The plaintiffs in Louisiana’s lawsuit over same-sex marriage are hoping to leapfrog the 5th U.S. Circuit Court of Appeals, where the case is scheduled to be heard in January, and go directly to the U.S. Supreme Court.

The Forum for Equality Louisiana and other parties trying to overturn Louisiana’s ban on same-sex marriage filed a request with the high court on Thursday. They’re asking that their lawsuit be taken up with a group of cases recently decided by the 6th U.S. Circuit Court of Appeals in Cincinnati.

In that case, the 6th Circuit upheld same-sex marriage bans in Kentucky, Michigan, Ohio and Tennessee. The decision is widely expected to trigger a Supreme Court review in the coming months because it directly contradicts rulings from four other federal appeals courts that have struck down bans in other states as unconstitutional.

Chris Otten, the Forum for Equality’s chairman-elect, acknowledged that petitions to skip over federal appeals courts are rarely granted, perhaps once in a decade.

But he insisted that Louisiana’s case meets the court’s criteria, arguing that irreparable harm would follow from any delay in resolving the case and that U.S. District Judge Martin Feldman’s ruling in favor of Louisiana’s ban is out of step with a growing consensus among federal judges.

“This is the kind of case this rule was designed for,” Otten said.

From a practical standpoint, the Louisiana case would also offer the Supreme Court a relatively straightforward way of dealing with the two major issues involved. Most lawsuits pending in federal courts deal with one of two questions: whether same-sex couples can obtain a marriage license in a particular state, or whether same-sex couples married in states where such unions are legal can have those marriages recognized in states that maintain a ban.

The Louisiana case, which includes seven couples, encompasses both questions. And Feldman’s ruling dealt with each of them, finding that Louisiana is within its rights to define marriage as the state’s voters see fit.

In doing so, Feldman became the first federal judge to rule against gay marriage proponents since last year’s Supreme Court decision in U.S. v. Windsor. That decision struck down a portion of the federal Defense of Marriage Act that blocked married same-sex couples from receiving the same federal benefits that traditional couples do.

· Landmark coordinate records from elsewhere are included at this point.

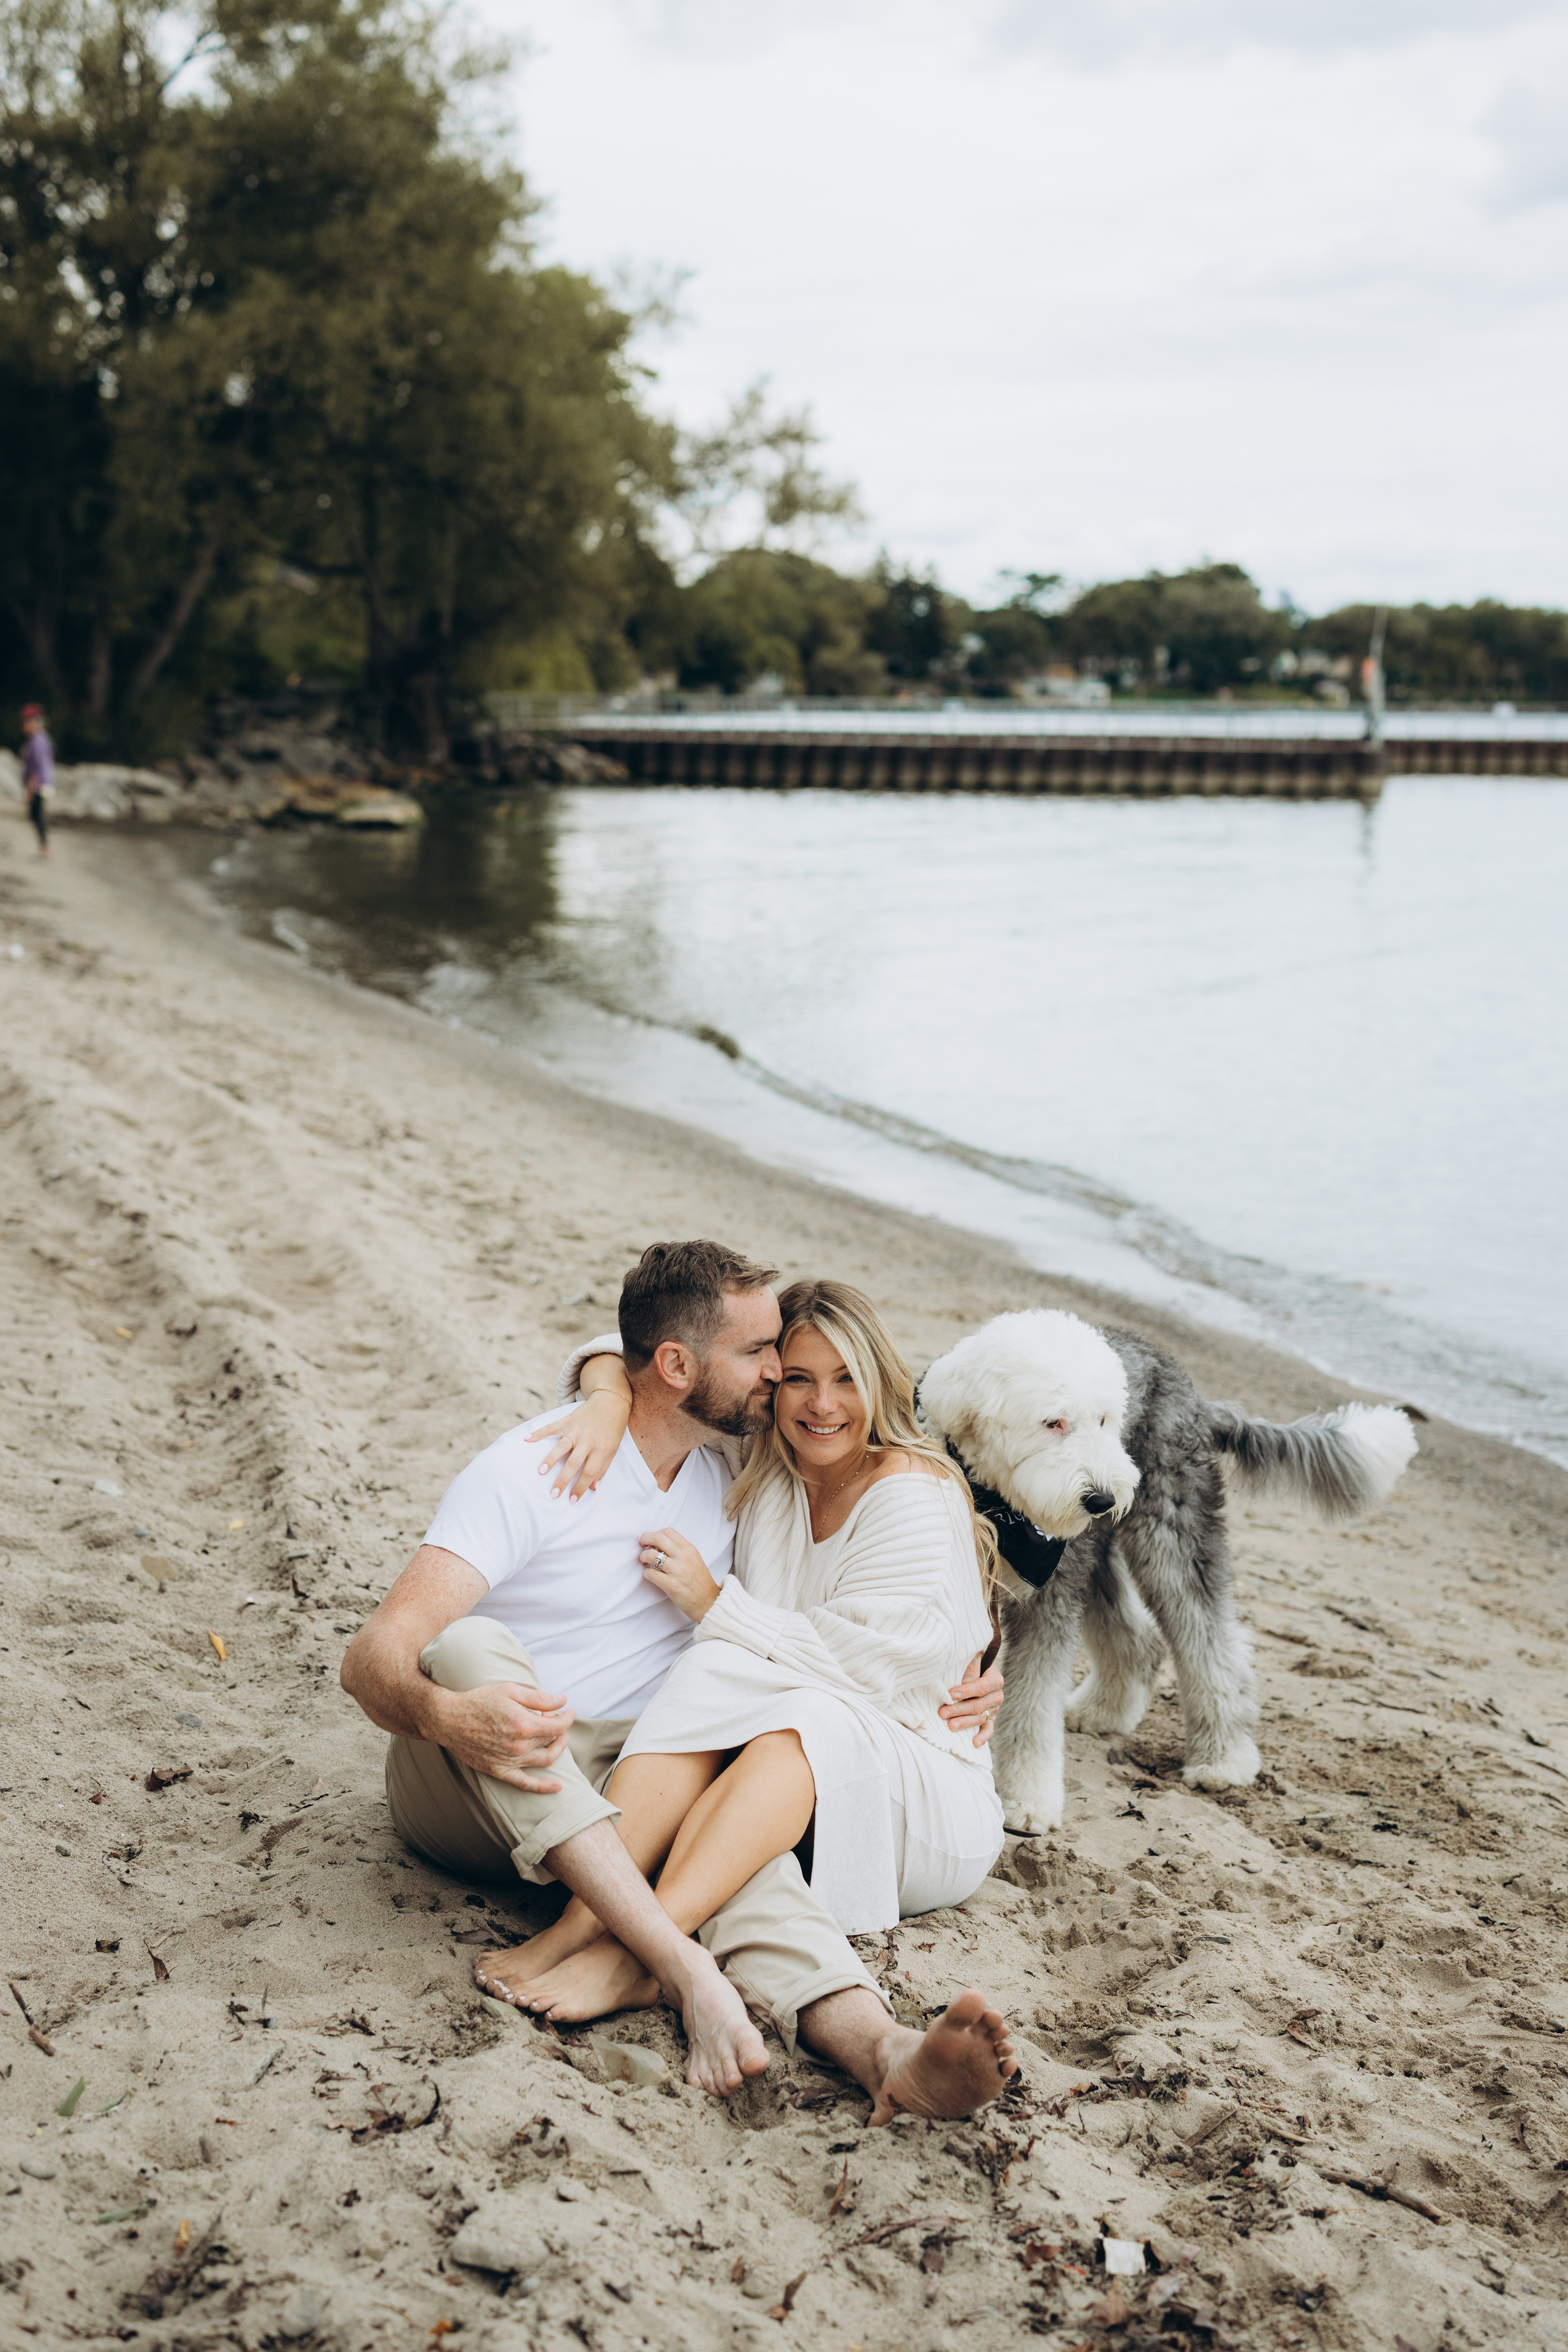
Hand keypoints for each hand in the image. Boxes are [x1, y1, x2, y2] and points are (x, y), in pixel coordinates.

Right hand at [426, 1680, 575, 1792]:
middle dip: (561, 1729)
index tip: (568, 1710)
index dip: (567, 1717)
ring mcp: (510, 1761)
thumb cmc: (478, 1701)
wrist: (448, 1720)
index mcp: (524, 1724)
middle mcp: (519, 1746)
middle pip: (553, 1740)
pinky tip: (557, 1786)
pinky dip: (543, 1787)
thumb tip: (563, 1700)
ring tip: (559, 1739)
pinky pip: (526, 1783)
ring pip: (545, 1760)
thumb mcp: (510, 1691)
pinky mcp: (499, 1771)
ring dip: (558, 1750)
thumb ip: (539, 1697)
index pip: (558, 1725)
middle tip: (559, 1720)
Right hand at [526, 1391, 628, 1500]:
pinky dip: (539, 1433)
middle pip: (574, 1463)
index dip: (581, 1488)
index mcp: (601, 1449)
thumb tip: (594, 1488)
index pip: (589, 1472)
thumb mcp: (613, 1449)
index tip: (572, 1500)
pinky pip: (552, 1427)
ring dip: (550, 1459)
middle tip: (553, 1494)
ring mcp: (577, 1430)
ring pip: (562, 1446)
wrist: (611, 1401)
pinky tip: (527, 1439)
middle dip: (563, 1480)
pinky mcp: (568, 1420)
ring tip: (541, 1472)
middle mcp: (588, 1440)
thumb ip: (603, 1468)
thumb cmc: (613, 1429)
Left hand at [640, 1528, 720, 1622]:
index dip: (655, 1533)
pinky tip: (650, 1575)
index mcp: (690, 1549)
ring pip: (650, 1555)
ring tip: (644, 1562)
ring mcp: (677, 1571)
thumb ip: (680, 1550)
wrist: (709, 1602)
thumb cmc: (701, 1582)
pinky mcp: (671, 1585)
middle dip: (645, 1539)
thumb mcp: (695, 1559)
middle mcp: (683, 1557)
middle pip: (658, 1538)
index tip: (651, 1541)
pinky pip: (650, 1574)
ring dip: (643, 1557)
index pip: (668, 1531)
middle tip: (642, 1546)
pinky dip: (646, 1573)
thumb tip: (659, 1544)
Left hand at [938, 1655, 1003, 1748]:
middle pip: (979, 1705)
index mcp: (995, 1680)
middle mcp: (997, 1696)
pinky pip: (988, 1729)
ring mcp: (993, 1709)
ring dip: (965, 1723)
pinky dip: (982, 1737)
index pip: (982, 1687)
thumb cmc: (973, 1663)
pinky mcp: (989, 1718)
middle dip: (959, 1709)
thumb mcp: (973, 1660)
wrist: (980, 1668)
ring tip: (950, 1726)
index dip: (966, 1691)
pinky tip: (974, 1743)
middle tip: (943, 1713)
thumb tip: (963, 1683)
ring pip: (980, 1718)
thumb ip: (970, 1669)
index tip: (951, 1694)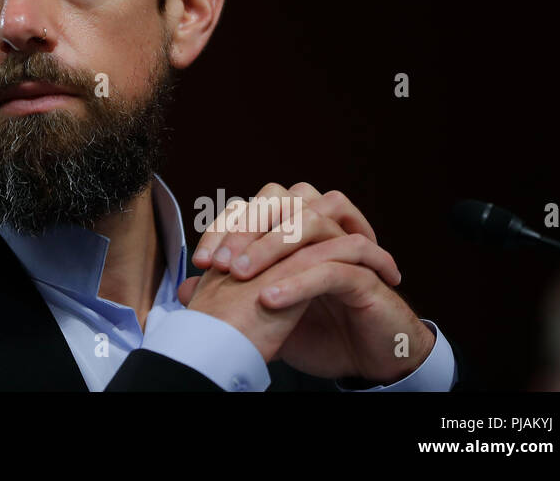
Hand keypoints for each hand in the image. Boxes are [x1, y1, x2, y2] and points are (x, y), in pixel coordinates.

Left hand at [181, 183, 434, 381]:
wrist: (371, 359)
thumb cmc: (321, 330)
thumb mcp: (267, 314)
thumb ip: (231, 295)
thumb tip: (188, 287)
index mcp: (296, 231)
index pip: (256, 207)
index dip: (225, 227)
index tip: (201, 262)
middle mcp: (322, 228)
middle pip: (282, 201)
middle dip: (245, 229)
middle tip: (220, 265)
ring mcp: (347, 245)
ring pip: (311, 221)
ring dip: (273, 244)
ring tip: (243, 275)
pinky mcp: (369, 273)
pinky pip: (336, 264)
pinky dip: (301, 278)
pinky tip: (272, 298)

In the dozens of lawsuits that have been filed since Windsor, almost all federal judges have ruled that singling out same-sex couples for disparate treatment amounts to a violation of their constitutional right to equal protection under the law.

Feldman, along with a pair of judges on the 6th Circuit bench, interpreted the Windsor decision differently, seeing Justice Anthony Kennedy’s majority opinion as upholding the idea that a state’s voters — rather than the federal government or the courts — should decide the issue of gay marriage for themselves.

The Forum for Equality and Lambda Legal, a national advocacy group that has joined the case, assailed that reasoning in asking the Supreme Court to take up their lawsuit, calling it a “time-warped reading of the Constitution.”

“We have seen a blizzard of well-reasoned rulings in recent months holding similarly discriminatory bans unconstitutional,” said Kenneth Upton, Lambda’s senior legal counsel.

Kyle Duncan, the lawyer hired by Attorney General Buddy Caldwell to defend Louisiana’s ban, declined to say exactly how the state will respond to the plaintiffs’ request. But he added, “Our view is that whichever court wants to take up this issue, great.”

Feldman’s ruling came as an important first, snapping an unbroken string of victories for same-sex marriage proponents. But it has been mainly a guessing game as to whether Louisiana’s case would make it to the high court or be overtaken by cases elsewhere.

The Supreme Court surprised many observers last month by simply letting stand decisions from three federal appeals courts that had struck down same-sex marriage bans in five different states.

The court’s decision to pass on those rulings temporarily put the 5th Circuit in the spotlight, because it could have been the first federal appeals court to uphold a ban and cause a split that would force the Supreme Court’s hand.

Then earlier this month, the 6th Circuit decision came down and put cases from Kentucky, Michigan, Ohio and Tennessee in line to play the decisive role.